How do we solve these problems and help girls?

The question many parents will have when discovering this alarming and frightening behaviour is, how do you stop it and have girls feeling better about themselves?

“I am passionate about trauma and how humans experience trauma. From extreme inter-generational complex trauma to family emotions that brew up. I think it is really useful to look at the behaviour that is going on.”

“In this instance, we are looking at self-harm. Try and open-up dialogue with that young person about what the behaviour is giving them. What is the purpose of that behaviour? What we always find is that every behaviour – including behaviour that comes across as really shocking and not useful– the young person is doing that behaviour for a purpose.”

“Mostly, it will be for a good purpose. They will say, ‘I’m doing it because it helps me feel something’ or ‘I’m doing it because it gives me a sense of control’, or ‘I’m doing it because I want more attention’. Often it is because they don’t know what else to do.”

Finding motivations for children’s behaviour is key

Trying to understand what the purpose is can be the key to preventing the behaviour from continuing. Tracy says it is often the next layer down, below the behaviour which is manifesting, that change can be realised.

“Usually there is a sense of rejection, confusion, disappointment or other feelings brewing underneath. Then the behaviour comes on top to try and help them to cope.”

To conquer the behaviour of self-harming, Tracy says parents need to keep the purpose behind the behaviour but find something new, positive, and in-line with family values the young person can do. Whether that is sport, fitness, art, or something else; childen need to learn a better way to express and deal with their troublesome emotions.

The top two sources for self-harm behaviour are problems in a child’s home life and difficulties at school.

“Often it is fractures within the family and then also fractures in relationships at school. Often what we find is that the two go together. If they are having problems at school but don’t have the relationships at home to support them that can be really tricky for them to navigate.”

“The better we become as a community about educating parents about forming close and open communication bonds with children when they are younger the easier this will become.”

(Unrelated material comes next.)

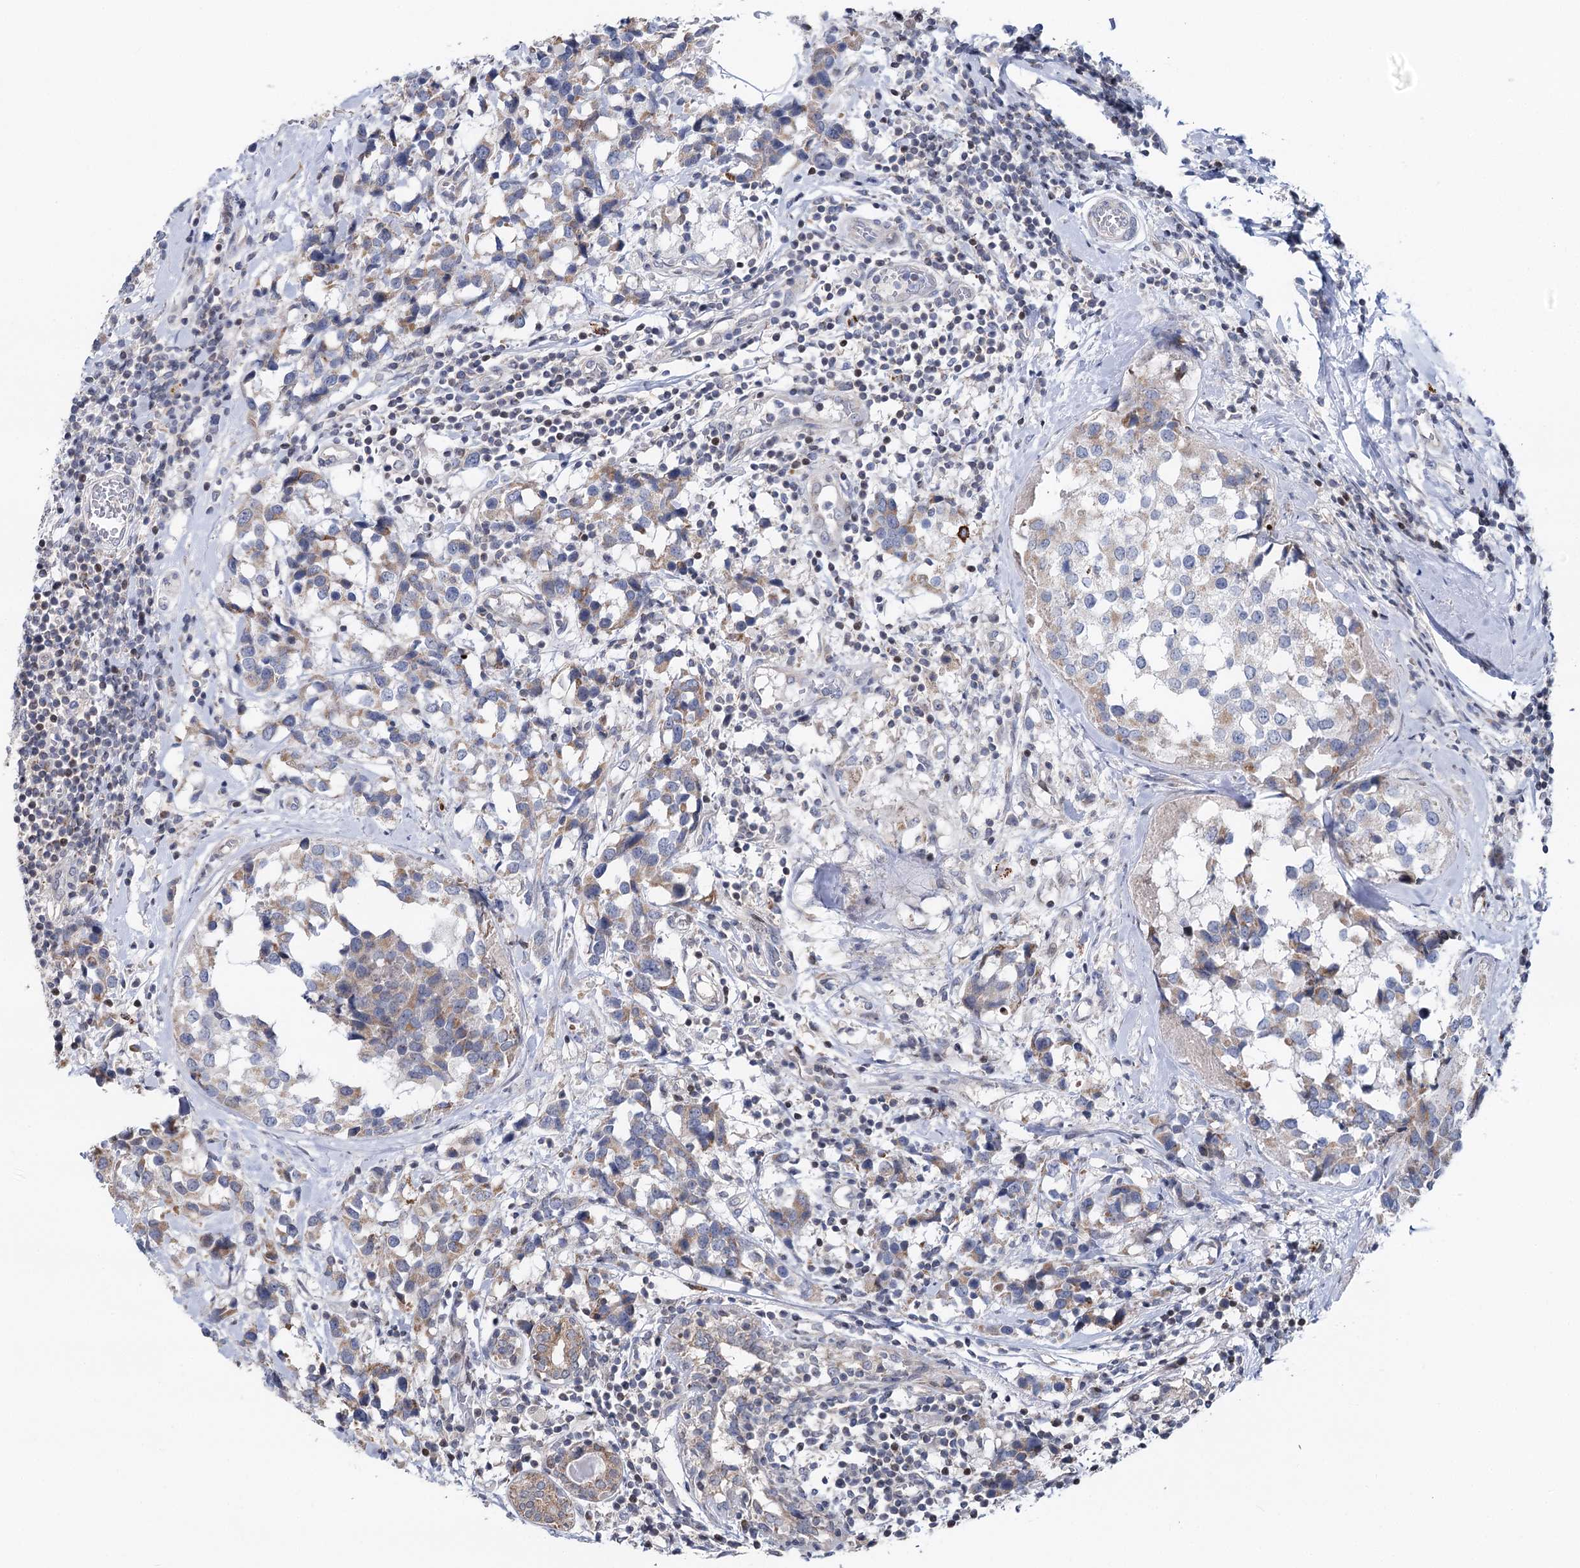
{"staining": {"intensity": "weak", "quantity": "25%-75%", "location": "cytoplasmic/membranous"}, "tissue": "breast cancer", "cell_type": "Tumor cells", "image_type": "cancer", "snomed": [{"axis": "morphology", "description": "Lobular carcinoma"}, {"axis": "topography", "description": "Breast"}], "caption": "This histopathology image demonstrates immunohistochemistry staining of human breast cancer, with low weak cytoplasmic/membranous expression in approximately 25%-75% of tumor cells.", "gene": "PTGR1", "patient": {"sex": "female", "age": 59}}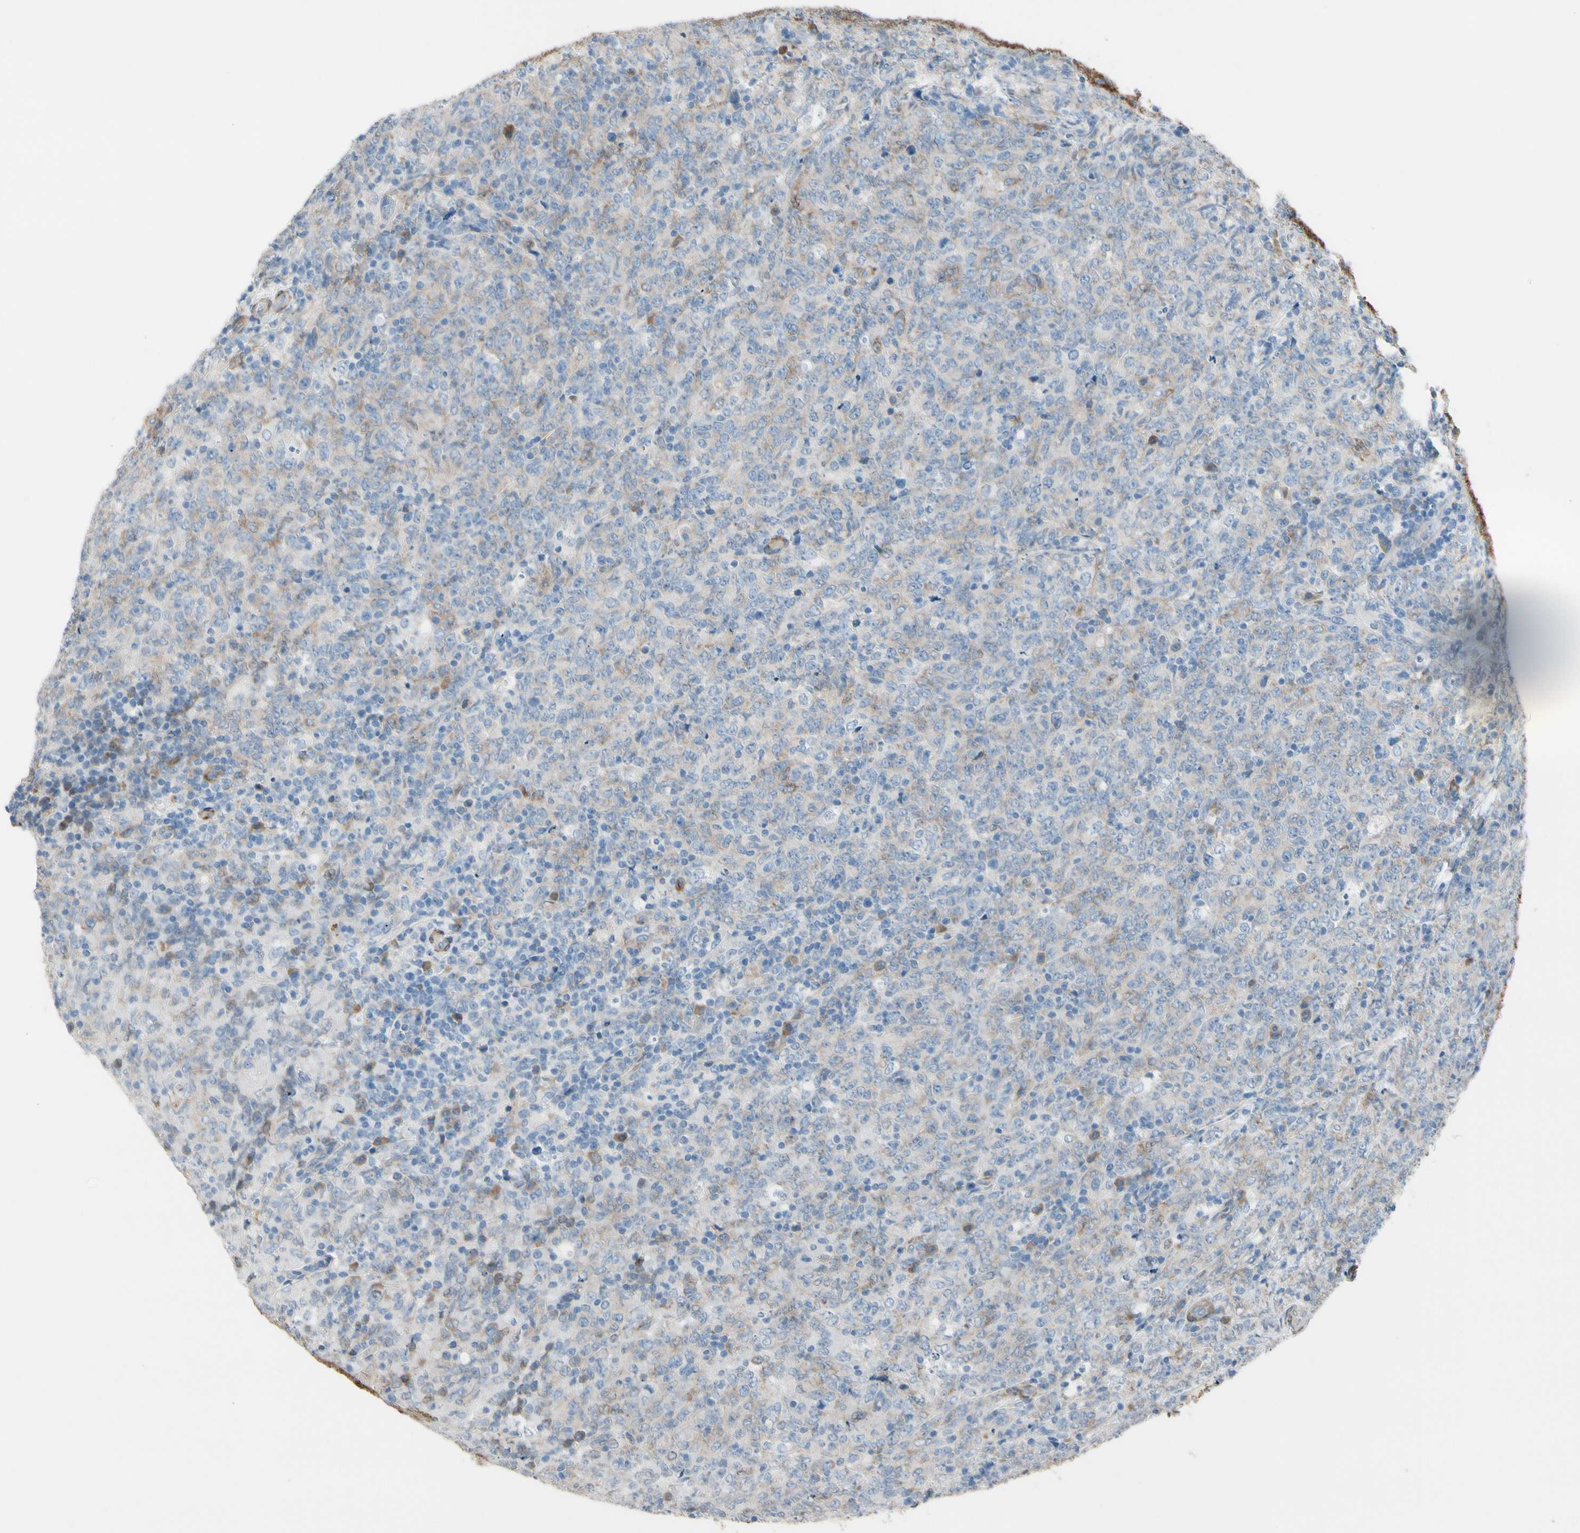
{"staining": {"intensity": "weak", "quantity": "<25%", "location": "cytoplasmic/membranous"}, "tissue": "lymphoma", "cell_type": "Tumor cells", "image_type": "cancer", "snomed": [{"axis": "morphology", "description": "Malignant lymphoma, non-Hodgkin's type, High grade"}, {"axis": "topography", "description": "Tonsil"}], "caption": "High power microscopy histopathology image of an IHC histopathology image of lymphoma, revealing no significant expression in tumor cells.", "gene": "MAP2", "patient": {"sex": "female", "age": 36}}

Get educated and reach out for help

Tracy recommends parents who are seeing their child express this kind behaviour regularly seek help sooner rather than later. There are good private practitioners, she says, but also a wealth of resources families can lean on in these difficult times.

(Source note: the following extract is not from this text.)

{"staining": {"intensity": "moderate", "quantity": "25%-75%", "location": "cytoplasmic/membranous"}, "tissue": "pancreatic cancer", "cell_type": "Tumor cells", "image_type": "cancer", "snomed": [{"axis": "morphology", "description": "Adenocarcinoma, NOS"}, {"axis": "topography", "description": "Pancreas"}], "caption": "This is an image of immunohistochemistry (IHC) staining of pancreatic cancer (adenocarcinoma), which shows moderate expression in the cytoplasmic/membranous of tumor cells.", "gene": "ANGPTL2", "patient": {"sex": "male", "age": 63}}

Headspace is a great service and also Wesley Mission’s program, Young Healthy Minds, is also a terrific resource. They are there to help a young person who doesn’t have a mental health diagnosis but is really struggling. Don’t go it alone and do it on your own! Go and get some education and some support.”

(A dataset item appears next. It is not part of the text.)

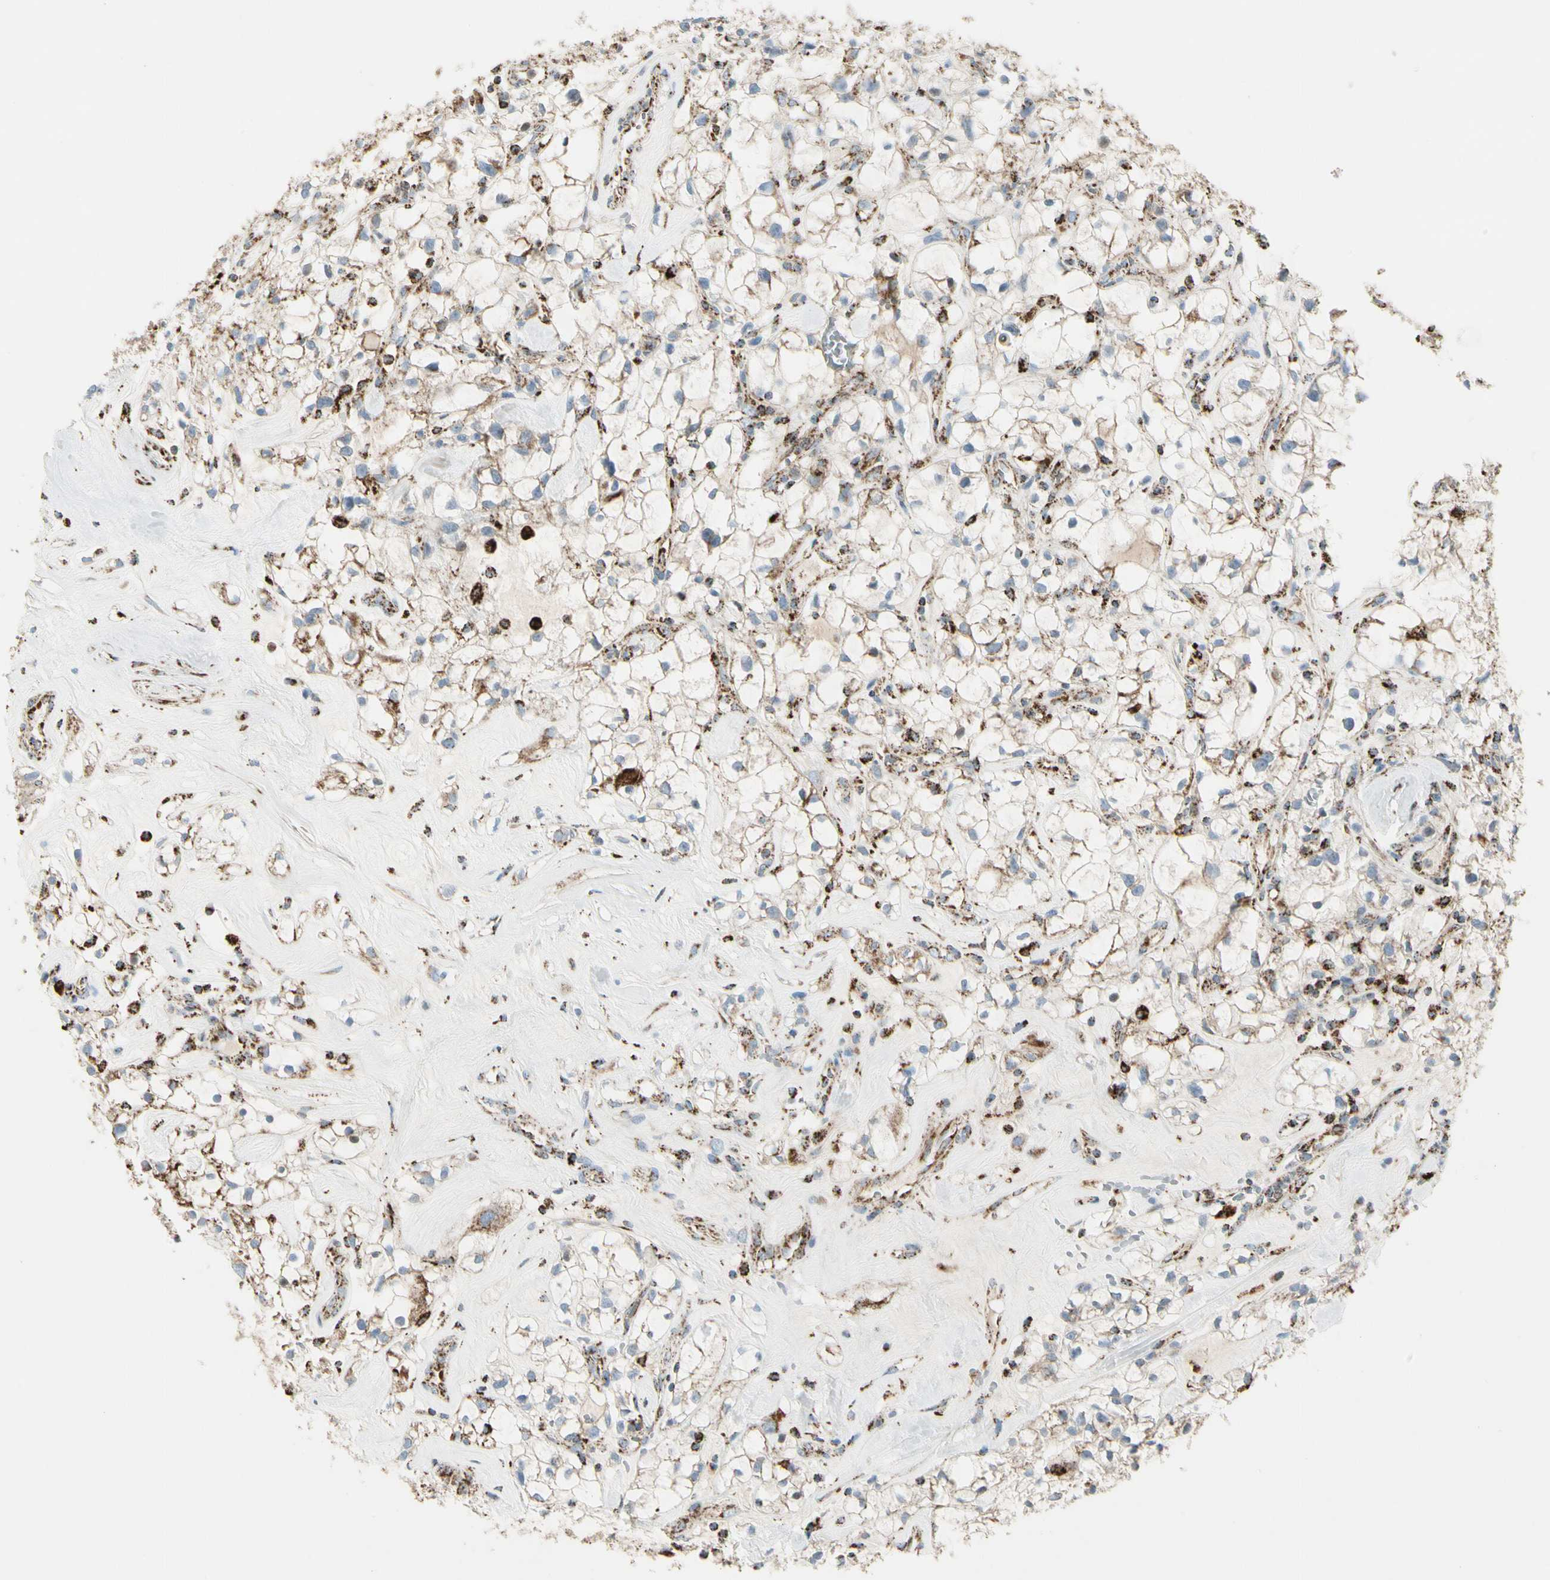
{"staining": {"intensity": "moderate", "quantity": "<25%", "location": "cytoplasmic/membranous"}, "tissue": "renal cancer", "cell_type": "Tumor cells", "image_type": "cancer", "snomed": [{"axis": "morphology", "description": "Adenocarcinoma, NOS"}, {"axis": "topography", "description": "Kidney"}], "caption": "This micrograph exhibits IHC staining of renal adenocarcinoma, with low moderate cytoplasmic/membranous staining in approximately <25% of tumor cells.", "gene": "ME2", "patient": {"sex": "female", "age": 60}}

What does your child need?

“Find out what your child needs from you. The 5 Love Languages from (author) Gary Chapman is a good place to start. You need to find out what fills up their emotional cup, whether that is quality time or words of affirmation or acts of service. What is it that fills up your young person’s ‘connection cup’? Potentially, it won’t be the same as what works for you.”

Solving problems at their core

Tracy has been inspired and driven to start solving some of these deeper issues at their foundations within the family. Her focus in her clinical work has now shifted to helping couples and families manage trauma and inter-personal relationships, rather than dealing one-on-one with girls. By helping couples and families, Tracy says many of these issues can be prevented before serious behaviours emerge.